Report the count of lines below that include "Experienced", without any other text.

[Saved entries]
+---+

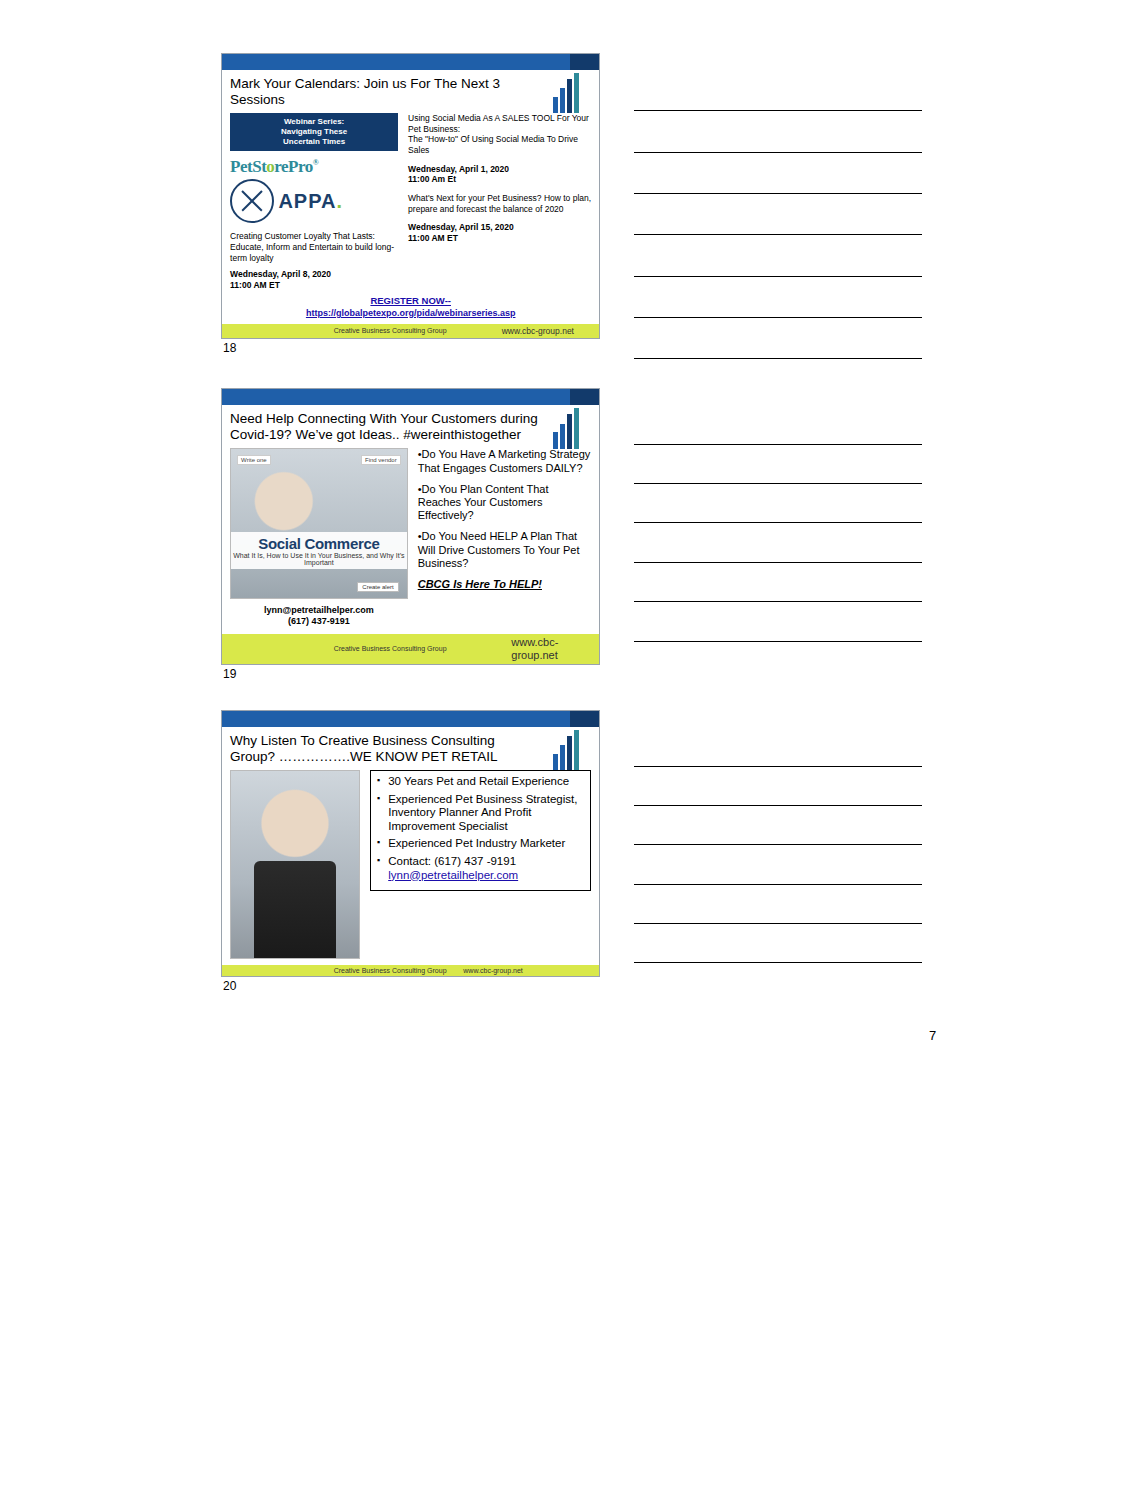Mark Your Calendars: Join us For The Next 3 Sessions
Webinar Series:
Navigating These
Uncertain Times
PetStorePro®
APPA.
Creating Customer Loyalty That Lasts:
Educate, Inform and Entertain to build long-term loyalty
Wednesday, April 8, 2020
11:00 AM ET
Using Social Media As A SALES TOOL For Your Pet Business:
The "How-to" Of Using Social Media To Drive Sales
Wednesday, April 1, 2020
11:00 Am Et
What's Next for your Pet Business? How to plan, prepare and forecast the balance of 2020
Wednesday, April 15, 2020
11:00 AM ET
REGISTER NOW-- https://globalpetexpo.org/pida/webinarseries.asp
Creative Business Consulting Group www.cbc-group.net
18
Need Help Connecting With Your Customers during Covid-19? We’ve got Ideas.. #wereinthistogether
Write one
Find vendor
Social Commerce
What It Is, How to Use It in Your Business, and Why It’s Important
Create alert
lynn@petretailhelper.com
(617) 437-9191
•Do You Have A Marketing Strategy That Engages Customers DAILY?
•Do You Plan Content That Reaches Your Customers Effectively?
•Do You Need HELP A Plan That Will Drive Customers To Your Pet Business?
CBCG Is Here To HELP!
Creative Business Consulting Group www.cbc-group.net
19
Why Listen To Creative Business Consulting Group? …………….WE KNOW PET RETAIL
30 Years Pet and Retail Experience
Experienced Pet Business Strategist, Inventory Planner And Profit Improvement Specialist
Experienced Pet Industry Marketer
Contact: (617) 437 -9191
lynn@petretailhelper.com
Creative Business Consulting Group www.cbc-group.net
20
7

+---+

# Task solution:
2